ÜBUNGSAUFGABEN ::
(1) Woran fehlt es laut der Rezension zu „Die Auslese“ trotz vorhandener Technologien?
(2) Führe die Rezension zu „Die Auslese“ im Anschluss an ihren letzten Satz weiter.

SEITE ::
::::

Die Auslese – Nur die Besten überleben ist eine großartige, düstere Dystopie, die mühelos mit anderen Vertretern des Genres mithalten kann und ein Serienauftakt, der seine Leser von der ersten bis zur letzten Seite unablässig in seinen Bann zieht.
In der Zukunft, die Joelle Charbonneau kreiert hat, ist die Menschheit, deren Bevölkerung nach einem schrecklichen Krieg auf ein Minimum reduziert ist, immer noch damit beschäftigt die Erde wieder urbar zu machen und das verseuchte Wasser nachhaltig zu reinigen. Die notwendigen Technologien sind vorhanden, doch es mangelt an Energie und geeigneten Fachkräften.
Um bei letzterem für Nachschub zu sorgen, wurde vor vielen Jahren die Auslese eingeführt, bei der die besten Schüler der Abschlussklassen der jeweiligen Kolonien ausgiebigen Tests unterzogen werden. Wer besteht, darf hinterher die Universität in der Hauptstadt besuchen und wird womöglich einer der nächsten Anführer des Vereinigten Commonwealth.
Während die größtenteils unwissenden Eltern es für eine Ehre halten, wenn ihr Kind unter den Prüflingen ist und diese selbst sich darauf freuen an der Auslese teilnehmen zu dürfen, weil sie glauben, dass sie lediglich vor gewöhnliche, vollkommen ungefährliche Aufgaben gestellt werden, begeben sie sich in Wahrheit völlig ahnungslos in einen Kampf um Leben und Tod, den die Mehrheit verlieren wird. Was mit harmlosen, schriftlichen Tests beginnt, führt nämlich schon bald zu Prüfungen, bei denen Fehler sogar mit dem Tode bestraft werden und mündet in einen letzten Teil, den nur die wenigstens überstehen.

::::

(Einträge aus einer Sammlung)
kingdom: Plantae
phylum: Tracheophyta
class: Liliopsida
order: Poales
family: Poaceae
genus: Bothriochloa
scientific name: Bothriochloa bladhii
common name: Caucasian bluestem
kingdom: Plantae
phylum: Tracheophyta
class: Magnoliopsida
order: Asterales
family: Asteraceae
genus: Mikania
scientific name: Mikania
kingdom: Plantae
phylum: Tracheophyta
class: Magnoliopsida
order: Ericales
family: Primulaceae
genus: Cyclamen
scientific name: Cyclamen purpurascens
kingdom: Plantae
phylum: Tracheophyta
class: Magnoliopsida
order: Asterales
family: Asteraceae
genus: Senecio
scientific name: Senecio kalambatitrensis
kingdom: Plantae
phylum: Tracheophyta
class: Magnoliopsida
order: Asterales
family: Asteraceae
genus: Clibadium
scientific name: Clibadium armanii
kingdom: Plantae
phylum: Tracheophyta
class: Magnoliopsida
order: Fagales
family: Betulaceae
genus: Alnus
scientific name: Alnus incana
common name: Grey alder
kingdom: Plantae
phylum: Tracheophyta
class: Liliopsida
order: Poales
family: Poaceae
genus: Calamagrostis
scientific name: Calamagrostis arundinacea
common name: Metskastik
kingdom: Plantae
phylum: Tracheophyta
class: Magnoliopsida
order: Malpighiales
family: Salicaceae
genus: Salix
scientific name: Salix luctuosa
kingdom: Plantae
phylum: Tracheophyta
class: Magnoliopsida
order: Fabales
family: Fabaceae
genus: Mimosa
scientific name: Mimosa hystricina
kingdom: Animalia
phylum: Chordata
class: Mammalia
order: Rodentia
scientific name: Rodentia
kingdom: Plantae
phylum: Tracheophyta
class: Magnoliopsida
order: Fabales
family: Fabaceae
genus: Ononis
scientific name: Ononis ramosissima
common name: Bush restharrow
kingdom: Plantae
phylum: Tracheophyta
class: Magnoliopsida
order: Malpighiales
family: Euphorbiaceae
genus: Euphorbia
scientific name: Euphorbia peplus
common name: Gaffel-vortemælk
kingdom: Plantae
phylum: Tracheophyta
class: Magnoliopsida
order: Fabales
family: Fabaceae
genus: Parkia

::::

LÖSUNGEN DER AUFGABEN ::
(1) An Energie und geeigneten Fachkräften.

(2)
Das gesamte Verfahren, einschließlich fast aller Prüfer, kann man daher eigentlich nur als krank bezeichnen. Die Verantwortlichen haben keinerlei Achtung vor den jungen, vielversprechenden Leben, die sie so emotionslos auslöschen. Es kümmert sie nicht, was aus den Prüflingen wird, sodass sie lieber tatenlos dabei zusehen wie diejenigen, die dem Druck nicht mehr standhalten, sich erhängen, oder solche, die während eines Tests einen Fehler begangen haben, qualvoll an ihren Verletzungen sterben lassen. Ihrer offensichtlichen Ansicht nach heiligt der Zweck alle Mittel. Die Gleichgültigkeit, die einige Prüfer in Bezug diese unschuldigen Jugendlichen an den Tag legen, ist entsetzlich und dass manche von ihnen sogar ernsthaft glauben diese sinnlosen Tode würden dem Wohle der Allgemeinheit dienen, ist unfassbar. Immer, wenn man denkt, dass es nun unmöglich noch schlimmer werden kann, wird man eines besseren belehrt und mit noch schrecklicheren Methoden konfrontiert, bei denen sie beispielsweise bewusst die verzweifelte Lage der Teilnehmer ausnutzen um sie in eine tödliche Falle zu locken.
Beängstigenderweise schrecken jedoch selbst manche Prüflinge im Laufe der Auslese vor nichts mehr zurück um zu bestehen und sich einen Platz an der Universität zu sichern. Während einige sich darauf beschränken vergifteten Kekse anzubieten, verraten andere gewissenlos ihre Teammitglieder, in dem Wissen, dass ein Fehler deren Tod bedeuten könnte, oder werden sogar zu kaltblütigen Mördern, die erbarmungslos ihre Konkurrenten ausschalten.
Eine Möglichkeit dem zu entkommen gibt es nicht, denn die Teilnahme an der Auslese ist Pflicht. Wer versucht sich davor zu drücken, begeht Hochverrat, welcher – natürlich – ebenfalls die Todesstrafe nach sich zieht. Doch was geschieht mit den Prüflingen, die zwar antreten und nicht bei einem der Tests sterben, aber in deren Verlauf trotzdem scheitern? Werden diese tatsächlich zurück in ihre Kolonien geschickt oder müssen auch sie den höchsten Preis für ihr Versagen bezahlen?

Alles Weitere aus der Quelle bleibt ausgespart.